**Selected extract**
:::::

Over the last year I have been working and travelling up and down the UK to promote change within our engineering institutions. I have been talking to Institution of Mechanical Engineers (IMechE) members, young and old, delivering a presentation that centres around the relevance of this very engineering institution. I was not yet seeking to put forward a solution, but instead to gauge people and get them talking so we can work together to build a stronger institution on the basis of a new consensus for change, if we are to ensure that we become more relevant than we are today and more able to address the challenges that society will look to engineers to solve.
Today, engineering accounts for 26% of the UK’s GDP. It supports 14.5 million jobs and employs over 5.5 million people: 3.6 million of which are qualified and practising engineers and technicians. Yet, over 3 million of our qualified engineers have absolutely no affiliation with any professional engineering institutions (PEIs). It’s estimated that only 300,000 engineers have registered with the Engineering Council (EC). That number has been rapidly declining for the last decade.
So why have our engineering institutions seen such a decline?
Although our education system has the capacity to deliver the number of engineers we need, our universities continue to produce a surplus of graduates we don’t need at the expense of more vital STEM graduates.

:::::

**Record extracts**
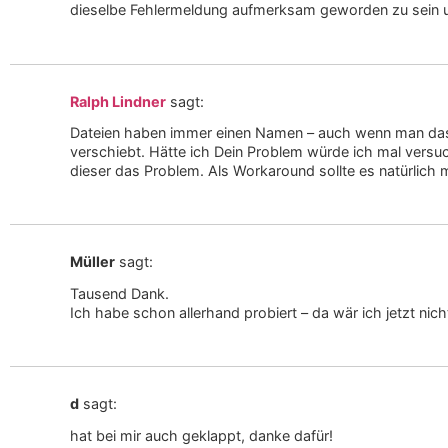
dieselbe Fehlermeldung aufmerksam geworden zu sein un
Ralph Lindner
sagt:
Dateien haben immer einen Namen – auch wenn man das
verschiebt. Hätte ich Dein Problem würde ich mal vers
dieser das Problem. Als Workaround sollte es natürlich m
Müller
sagt:
Tausend Dank.
Ich habe schon allerhand probiert – da wär ich jetzt ni
d
sagt:
hat bei mir auch geklappt, danke dafür!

:::::

**Things to do**
[A] Answer these questions from the piece on the UK's engineering institutions, one line each:
(i) What share of the UK's GDP does engineering account for?
(ii) How many engineers are estimated to have registered with the Engineering Council?
(iii) Members of which institution has the author been talking to?
[B] Continue the piece on the UK's engineering institutions from its last sentence.

**Answers for the exercise**
[A]
(i) 26%
(ii) About 300,000
(iii) The Institution of Mechanical Engineers (IMechE)

[B]
As a profession we do not seem able to influence this situation. With 35 separate PEIs we are too fragmented – we’re unable to talk with one common voice.
As I see it, Brexit, combined with our institutions’ inability to find cohesion, and the engineering skills, shortage means membership trends will only go one way. Down. The engineering industry might be a key driver in national productivity, but a lack of skilled people puts our collective future at risk.
In a recent report, EngineeringUK analysed the industry’s capacity and capability for growth. It found that for every new job in engineering, two more are created outside of the sector. The report recommended that the numbers of graduates in engineering needs to double, while more grads in technology and other related STEM and non-STEM subjects – other disciplines which feed the engineering industry – are required.
Paul Jackson, Chief Executive of Engineering UK, said: “Engineering is a growth industry that has the potential to continue to drive productivity in the UK. This is a great opportunity, tempered only by concerns about the need to train many more engineers if we are not to be left behind by countries like South Korea and Germany.”
Nick Boles, the Minister of State for Skills, added: “These shortages are compounded by insufficient numbers of young people, especially girls, choosing a career in engineering. I am convinced we will only overcome these challenges if all those with an interest in UK engineering commit to greater collaboration and partnership.”
It is essential that we work together to build a stronger engineering industry, to entice people from an early age to participate in STEM subjects and to excite their interest in engineering. Employers continue to report significant skills shortages in the engineering sectors at both technician and graduate levels: the country needs a predicted 1.1 million graduates and 550,000 technicians before 2022. At present, we’re on course for 664,000 graduates and 270,000 technicians.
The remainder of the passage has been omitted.